Anche un elemento di “finalità” può far sì che le informazioni “concernano” una data persona. Tale elemento può essere considerato presente quando i dati sono usati o lo saranno probabilmente, tenendo conto di tutte le circostanze del caso di specie, al fine di valutare, trattare in un dato modo o influire sullo stato o sul comportamento di una persona.
Un terzo tipo di “concernente” una persona specifica emerge quando è presente un elemento di “risultato”. Nonostante l’assenza di elementi di “contenuto” o di “finalità”, è possibile considerare che i dati “concernono” una persona quando il loro impiego può avere un impatto sui diritti e sugli interessi di quella persona, tenendo conto di tutte le circostanze del caso di specie. Si noti che non è necessario che il risultato potenziale abbia un impatto importante. È sufficiente che la persona sia trattata in modo diverso rispetto ad altre in seguito al trattamento di tali dati.

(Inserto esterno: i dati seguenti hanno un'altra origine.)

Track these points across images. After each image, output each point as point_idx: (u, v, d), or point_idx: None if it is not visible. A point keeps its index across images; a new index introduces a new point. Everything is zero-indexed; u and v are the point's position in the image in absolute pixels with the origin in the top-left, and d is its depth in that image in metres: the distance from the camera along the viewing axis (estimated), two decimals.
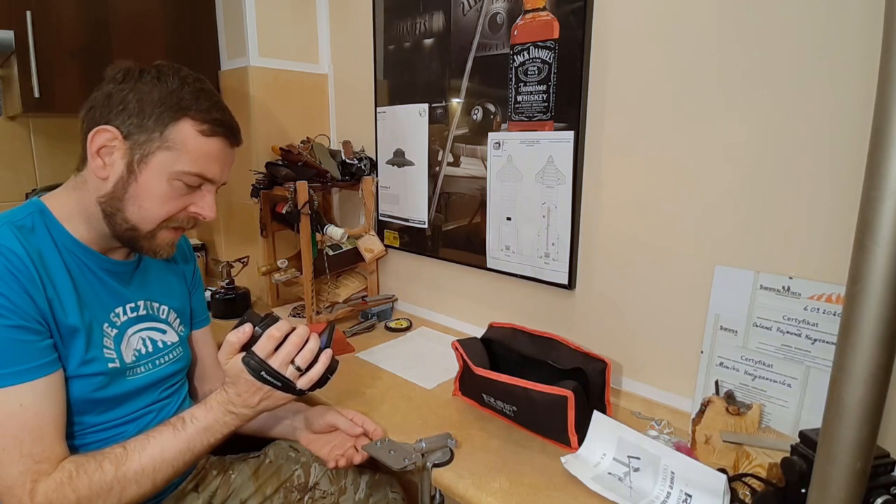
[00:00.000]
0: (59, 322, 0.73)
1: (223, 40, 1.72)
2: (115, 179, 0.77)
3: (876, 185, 0.41)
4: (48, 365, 0.71)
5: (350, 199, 1.80)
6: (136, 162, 0.76)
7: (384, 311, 1.60)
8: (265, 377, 0.78)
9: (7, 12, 1.29)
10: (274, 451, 1.07)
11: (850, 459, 0.44)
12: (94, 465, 0.71)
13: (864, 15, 0.77)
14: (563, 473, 0.86)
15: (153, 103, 0.75)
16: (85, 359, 0.76)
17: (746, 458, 0.81)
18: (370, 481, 1.06)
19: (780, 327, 0.89)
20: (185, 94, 0.77)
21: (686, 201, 0.99)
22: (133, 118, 0.75)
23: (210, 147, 0.79)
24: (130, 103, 0.75)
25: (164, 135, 0.76)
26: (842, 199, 0.82)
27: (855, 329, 0.43)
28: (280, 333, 0.79)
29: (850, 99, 0.80)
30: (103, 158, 0.76)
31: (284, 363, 0.79)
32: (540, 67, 1.16)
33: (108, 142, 0.75)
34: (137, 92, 0.76)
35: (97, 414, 0.79)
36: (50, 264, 0.75)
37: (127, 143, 0.76)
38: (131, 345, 0.85)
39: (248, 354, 0.78)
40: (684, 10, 0.95)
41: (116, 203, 0.77)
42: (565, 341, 1.11)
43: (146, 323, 0.89)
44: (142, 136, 0.75)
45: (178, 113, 0.76)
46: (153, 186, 0.77)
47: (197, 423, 0.78)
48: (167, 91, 0.76)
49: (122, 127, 0.75)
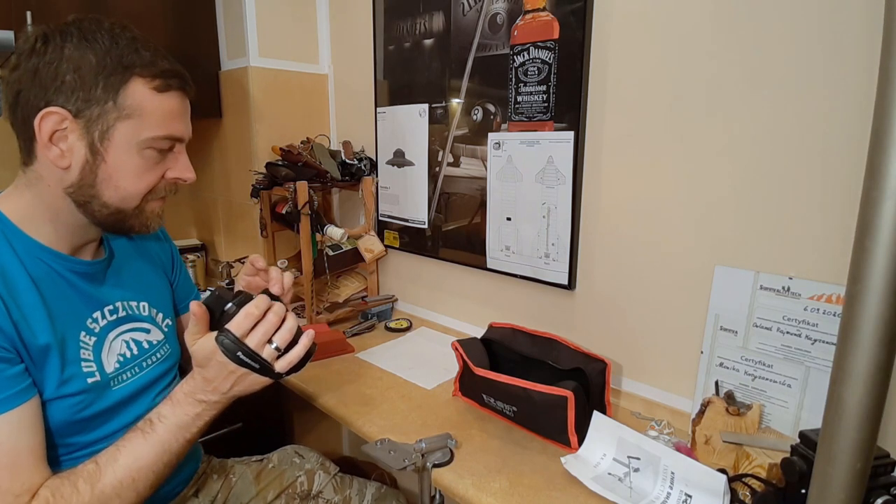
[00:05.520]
0: (28, 344, 0.67)
1: (223, 40, 1.72)
2: (80, 165, 0.68)
3: (876, 185, 0.41)
4: (21, 393, 0.65)
5: (350, 200, 1.80)
6: (98, 140, 0.68)
7: (384, 311, 1.60)
8: (241, 358, 0.70)
9: (7, 12, 1.29)
10: (278, 456, 1.06)
11: (850, 459, 0.44)
12: (69, 487, 0.65)
13: (864, 14, 0.77)
14: (563, 474, 0.86)
15: (92, 69, 0.66)
16: (62, 378, 0.70)
17: (746, 458, 0.81)
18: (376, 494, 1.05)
19: (780, 327, 0.89)
20: (123, 50, 0.68)
21: (686, 201, 0.99)
22: (77, 92, 0.66)
23: (169, 103, 0.71)
24: (66, 75, 0.65)
25: (119, 102, 0.67)
26: (842, 199, 0.82)
27: (855, 329, 0.43)
28: (259, 311, 0.71)
29: (850, 99, 0.80)
30: (58, 145, 0.67)
31: (261, 343, 0.71)
32: (540, 68, 1.16)
33: (58, 125, 0.66)
34: (69, 61, 0.65)
35: (87, 433, 0.74)
36: (12, 279, 0.67)
37: (79, 121, 0.67)
38: (114, 350, 0.79)
39: (221, 333, 0.70)
40: (684, 10, 0.95)
41: (88, 190, 0.70)
42: (565, 341, 1.11)
43: (128, 325, 0.82)
44: (94, 111, 0.67)
45: (124, 74, 0.67)
46: (124, 162, 0.70)
47: (166, 422, 0.72)
48: (102, 51, 0.67)
49: (68, 105, 0.66)
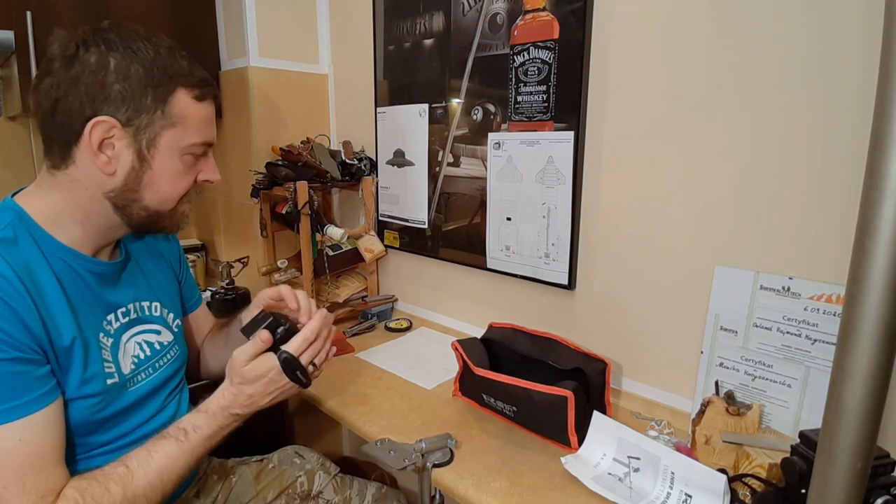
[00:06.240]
0: (55, 344, 0.68)
1: (223, 40, 1.72)
2: (126, 171, 0.71)
3: (876, 185, 0.41)
4: (47, 395, 0.66)
5: (350, 200, 1.80)
6: (145, 147, 0.71)
7: (384, 311, 1.60)
8: (298, 376, 0.80)
9: (7, 12, 1.29)
10: (278, 457, 1.06)
11: (850, 459, 0.44)
12: (99, 488, 0.67)
13: (864, 14, 0.77)
14: (563, 474, 0.86)
15: (141, 80, 0.69)
16: (84, 378, 0.71)
17: (746, 458, 0.81)
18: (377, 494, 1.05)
19: (780, 327, 0.89)
20: (166, 60, 0.71)
21: (686, 201, 0.99)
22: (128, 102, 0.68)
23: (206, 111, 0.76)
24: (114, 85, 0.67)
25: (166, 111, 0.71)
26: (842, 199, 0.82)
27: (855, 329, 0.43)
28: (314, 337, 0.82)
29: (850, 99, 0.80)
30: (105, 152, 0.70)
31: (308, 361, 0.82)
32: (540, 68, 1.16)
33: (107, 133, 0.69)
34: (117, 71, 0.68)
35: (101, 433, 0.76)
36: (39, 278, 0.68)
37: (127, 130, 0.70)
38: (128, 352, 0.80)
39: (283, 352, 0.80)
40: (684, 9, 0.95)
41: (131, 195, 0.73)
42: (565, 341, 1.11)
43: (140, 326, 0.83)
44: (143, 119, 0.70)
45: (170, 84, 0.71)
46: (167, 167, 0.73)
47: (200, 433, 0.77)
48: (148, 61, 0.69)
49: (118, 114, 0.68)
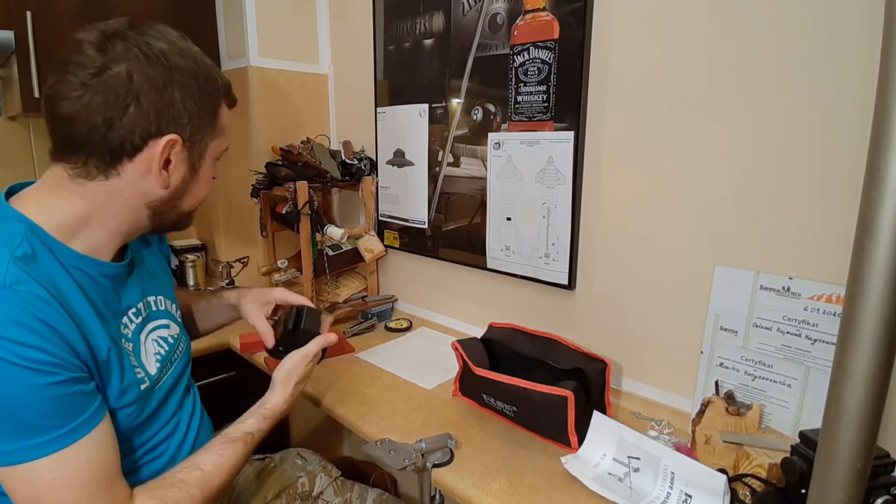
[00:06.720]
0: (98, 359, 0.67)
1: (223, 40, 1.72)
2: (177, 183, 0.72)
3: (876, 185, 0.41)
4: (98, 410, 0.65)
5: (350, 199, 1.80)
6: (196, 159, 0.73)
7: (384, 311, 1.60)
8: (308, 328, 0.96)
9: (7, 12, 1.29)
10: (281, 456, 1.06)
11: (850, 459, 0.44)
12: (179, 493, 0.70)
13: (864, 14, 0.77)
14: (563, 474, 0.86)
15: (198, 97, 0.69)
16: (122, 388, 0.70)
17: (746, 458, 0.81)
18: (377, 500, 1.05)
19: (780, 327, 0.89)
20: (209, 72, 0.72)
21: (686, 201, 0.99)
22: (193, 119, 0.69)
23: (231, 117, 0.78)
24: (180, 103, 0.67)
25: (216, 124, 0.73)
26: (842, 199, 0.82)
27: (855, 329, 0.43)
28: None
29: (850, 98, 0.80)
30: (167, 168, 0.70)
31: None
32: (540, 68, 1.16)
33: (172, 149, 0.69)
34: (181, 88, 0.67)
35: (138, 436, 0.76)
36: (66, 293, 0.65)
37: (187, 145, 0.70)
38: (149, 352, 0.79)
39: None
40: (684, 9, 0.95)
41: (173, 202, 0.74)
42: (565, 341, 1.11)
43: (151, 323, 0.82)
44: (199, 135, 0.71)
45: (217, 97, 0.73)
46: (207, 174, 0.76)
47: (260, 436, 0.83)
48: (194, 75, 0.69)
49: (183, 132, 0.69)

GDPR: la persona deve essere identificata e identificabile
Da non sottovalutare, poi, anche la condizione della persona di essere “identificata o identificabile”, assolutamente necessaria per essere iscritta nella categoria degli “interessati”. Già nel 2007, le Autorità Garanti erano dell’opinione che per determinare se una persona è identificabile, sarebbe opportuno prendere in considerazione l’insieme dei mezzi che possono essere ragionevolmente utilizzati per identificare detta persona. Ciò significa che la sola possibilità ipotetica di distinguere una persona non basta per considerare tale persona “identificabile”: se, tenendo conto dell’insieme dei mezzi che possono essere ragionevolmente utilizzati per identificare detta persona, quella possibilità non esiste o è trascurabile, la persona non dovrebbe essere considerata “identificabile”, e le informazioni non configurerebbero “dati personali”. Il criterio dell’insieme dei mezzi che possono essere ragionevolmente utilizzati deve in particolare tenere conto di tutti i fattori in gioco. Il costo dell’identificazione è uno di questi fattori ma non l’unico.

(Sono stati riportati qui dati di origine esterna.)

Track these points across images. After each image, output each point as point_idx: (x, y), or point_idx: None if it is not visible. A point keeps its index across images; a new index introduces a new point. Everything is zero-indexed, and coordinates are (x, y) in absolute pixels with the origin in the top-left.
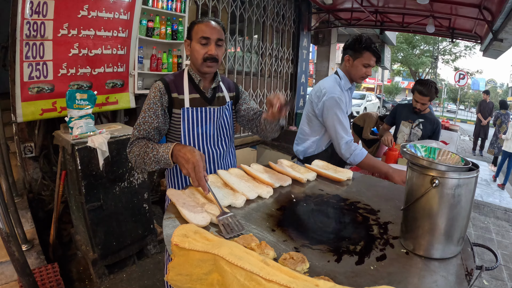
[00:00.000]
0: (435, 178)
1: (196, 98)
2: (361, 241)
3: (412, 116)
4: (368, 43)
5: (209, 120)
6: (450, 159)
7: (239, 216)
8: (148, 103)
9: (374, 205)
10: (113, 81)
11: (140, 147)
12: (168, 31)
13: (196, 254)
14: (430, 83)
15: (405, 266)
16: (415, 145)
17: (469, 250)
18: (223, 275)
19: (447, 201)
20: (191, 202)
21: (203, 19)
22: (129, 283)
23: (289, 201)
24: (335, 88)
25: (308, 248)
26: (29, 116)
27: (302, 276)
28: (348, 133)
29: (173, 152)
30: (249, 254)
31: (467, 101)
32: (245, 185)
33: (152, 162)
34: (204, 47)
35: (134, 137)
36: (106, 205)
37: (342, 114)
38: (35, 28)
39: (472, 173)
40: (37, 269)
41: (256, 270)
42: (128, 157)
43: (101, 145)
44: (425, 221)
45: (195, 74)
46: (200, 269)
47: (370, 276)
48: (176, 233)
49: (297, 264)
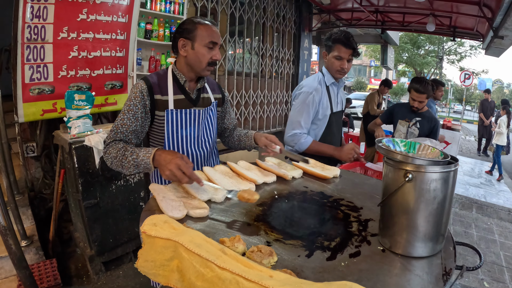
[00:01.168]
0: (408, 172)
1: (181, 100)
2: (337, 237)
3: (409, 115)
4: (338, 36)
5: (194, 121)
6: (430, 153)
7: (218, 211)
8: (128, 105)
9: (358, 203)
10: (112, 83)
11: (118, 150)
12: (166, 33)
13: (160, 241)
14: (425, 80)
15: (379, 263)
16: (394, 140)
17: (451, 249)
18: (182, 261)
19: (423, 196)
20: (171, 196)
21: (205, 21)
22: (125, 279)
23: (271, 198)
24: (313, 84)
25: (280, 243)
26: (30, 116)
27: (257, 266)
28: (303, 128)
29: (154, 156)
30: (208, 243)
31: (473, 101)
32: (228, 181)
33: (131, 166)
34: (210, 52)
35: (110, 139)
36: (102, 202)
37: (306, 109)
38: (36, 32)
39: (449, 167)
40: (35, 264)
41: (212, 258)
42: (104, 158)
43: (97, 144)
44: (401, 218)
45: (180, 74)
46: (162, 256)
47: (339, 272)
48: (147, 222)
49: (264, 257)
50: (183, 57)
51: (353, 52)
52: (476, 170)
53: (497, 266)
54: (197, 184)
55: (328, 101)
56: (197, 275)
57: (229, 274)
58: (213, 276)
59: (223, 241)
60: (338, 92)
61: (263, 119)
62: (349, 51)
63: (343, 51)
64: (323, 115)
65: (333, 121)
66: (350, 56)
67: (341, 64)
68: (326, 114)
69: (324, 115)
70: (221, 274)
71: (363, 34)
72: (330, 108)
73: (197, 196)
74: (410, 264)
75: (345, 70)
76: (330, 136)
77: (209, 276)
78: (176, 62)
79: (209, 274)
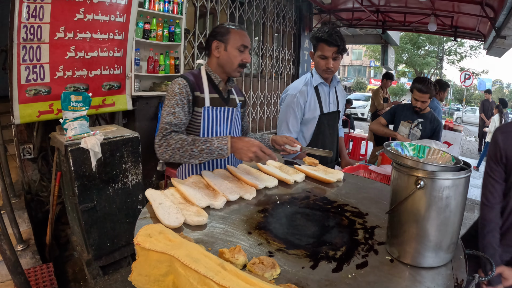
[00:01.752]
0: (420, 179)
1: (215, 98)
2: (343, 246)
3: (411, 116)
4: (321, 34)
5: (226, 119)
6: (440, 158)
7: (217, 218)
8: (175, 99)
9: (363, 208)
10: (109, 83)
11: (183, 140)
12: (165, 33)
13: (154, 255)
14: (428, 80)
15: (388, 275)
16: (402, 143)
17: (462, 258)
18: (178, 277)
19: (435, 204)
20: (167, 202)
21: (238, 26)
22: (123, 284)
23: (273, 203)
24: (298, 86)
25: (283, 253)
26: (26, 118)
27: (260, 283)
28: (291, 131)
29: (230, 143)
30: (207, 257)
31: (473, 101)
32: (227, 186)
33: (203, 154)
34: (241, 54)
35: (166, 131)
36: (99, 206)
37: (292, 112)
38: (32, 32)
39: (462, 173)
40: (31, 268)
41: (211, 274)
42: (159, 150)
43: (94, 146)
44: (411, 226)
45: (215, 75)
46: (157, 270)
47: (345, 285)
48: (141, 233)
49: (266, 270)
50: (216, 58)
51: (338, 49)
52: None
53: None
54: (194, 190)
55: (316, 102)
56: None
57: None
58: None
59: (222, 252)
60: (330, 92)
61: (263, 120)
62: (333, 49)
63: (327, 49)
64: (311, 116)
65: (324, 122)
66: (335, 54)
67: (326, 63)
68: (314, 115)
69: (313, 117)
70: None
71: (364, 34)
72: (319, 109)
73: (195, 203)
74: (420, 275)
75: (332, 69)
76: (321, 138)
77: None
78: (209, 63)
79: None
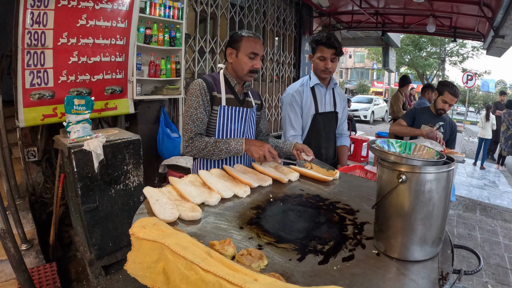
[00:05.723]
0: (402, 174)
1: (231, 98)
2: (331, 241)
3: (432, 119)
4: (320, 37)
5: (241, 118)
6: (426, 154)
7: (211, 214)
8: (197, 101)
9: (354, 205)
10: (112, 87)
11: (207, 142)
12: (166, 38)
13: (147, 243)
14: (453, 84)
15: (373, 268)
16: (388, 140)
17: (449, 252)
18: (167, 263)
19: (418, 198)
20: (164, 199)
21: (251, 35)
22: (125, 283)
23: (266, 201)
24: (295, 86)
25: (272, 246)
26: (31, 121)
27: (243, 270)
28: (295, 129)
29: (245, 145)
30: (195, 245)
31: (476, 102)
32: (222, 184)
33: (223, 153)
34: (251, 61)
35: (192, 133)
36: (102, 206)
37: (292, 110)
38: (36, 37)
39: (443, 167)
40: (35, 268)
41: (197, 260)
42: (186, 149)
43: (96, 148)
44: (396, 220)
45: (231, 78)
46: (149, 258)
47: (330, 276)
48: (136, 224)
49: (253, 261)
50: (230, 63)
51: (336, 51)
52: (480, 171)
53: (501, 268)
54: (190, 188)
55: (312, 101)
56: (182, 278)
57: (213, 277)
58: (197, 278)
59: (213, 244)
60: (327, 93)
61: None
62: (331, 51)
63: (326, 51)
64: (306, 115)
65: (320, 121)
66: (333, 56)
67: (325, 64)
68: (309, 114)
69: (308, 116)
70: (204, 276)
71: (364, 37)
72: (314, 108)
73: (190, 199)
74: (405, 269)
75: (330, 69)
76: (316, 137)
77: (193, 278)
78: (226, 67)
79: (193, 277)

Lo stesso principio è espresso, praticamente copiando le parole, dal considerando 26 del GDPR, in particolare nel passaggio in cui afferma che “per stabilire l’identificabilità di una persona è opportuno considerare tutti i mezzi, come l’individuazione, di cui il titolare del trattamento o un terzo può ragionevolmente avvalersi per identificare detta persona fisica direttamente o indirettamente. Per accertare la ragionevole probabilità di utilizzo dei mezzi per identificare la persona fisica, si dovrebbe prendere in considerazione l’insieme dei fattori obiettivi, tra cui i costi e il tempo necessario per l’identificazione, tenendo conto sia delle tecnologie disponibili al momento del trattamento, sia degli sviluppi tecnologici. I principi di protezione dei dati non dovrebbero pertanto applicarsi a informazioni anonime, vale a dire informazioni che non si riferiscono a una persona fisica identificata o identificabile o a dati personali resi sufficientemente anonimi da impedire o da non consentire più l’identificazione dell’interessato. Il […] regolamento non si applica pertanto al trattamento di tali informazioni anonime, anche per finalità statistiche o di ricerca”.
Conclusioni
A ben vedere, quindi, non in tutti i casi ricorrono gli elementi di “contenuto”, “finalità” o “risultato”, ma soprattutto non in tutti i casi il titolare o l’editore del sito sono in grado (per mancanza di capacità o di mezzi, per esempio) di identificare direttamente o indirettamente una persona fisica (sempre che dall’altra parte del terminale su cui è installato il cookie di Google Analytics ce ne sia una). È molto probabile, per esempio, che Google sia in grado di farlo. Ma, a questo punto, sarebbe un trattamento determinato da lei stessa, sia sul piano dei mezzi che su quello delle finalità, il che la renderebbe un titolare del trattamento, oppure un responsabile del trattamento che agisce in difformità delle obbligazioni determinate dal contratto con il titolare e, di conseguenza, del Regolamento.